Given the obvious advantages of ETFs, one may think that the "old-fashioned" mutual fund has become obsolete. But that's hardly the case.

In fact, more than $12 trillion of cash still resides in open-end mutual funds (the kind you buy straight from the fund company itself or through a sponsor). Now, some of that money can be quite lazy or ill-invested, but certainly not all of it. Yes, if you handle them wisely, mutual funds can be a very profitable part of your portfolio.

Here are 5 do's and don'ts for the loyal mutual fund investor.

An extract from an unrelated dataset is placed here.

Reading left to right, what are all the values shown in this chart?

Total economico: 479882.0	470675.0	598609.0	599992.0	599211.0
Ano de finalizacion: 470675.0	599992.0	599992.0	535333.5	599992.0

Do Pick a Time-Tested Fund Manager.

Steer your money to mangers with proven long-term track records. Now, I bet you've heard cynics say that it's nearly impossible to identify truly superior portfolio managers. That's simply not true. Here's how you can pick a portfolio manger worth his or her weight in gold: Take a look back to see how their funds performed in the "lean" years, like say, investing in the global markets back in 2000 to 2002. If he or she was able to outdistance their peers during this troubled time for internationals (as well as the recent "fat" years) then you've got a pretty good indication of true talent.

Don't Trade in and Out.

You won't make any more money in mutual funds by trying to time the market. In fact, some mutual funds actually penalize frequent traders by assessing a redemption fee on shares led less than a specified time frame (usually less than 90 or 180 days).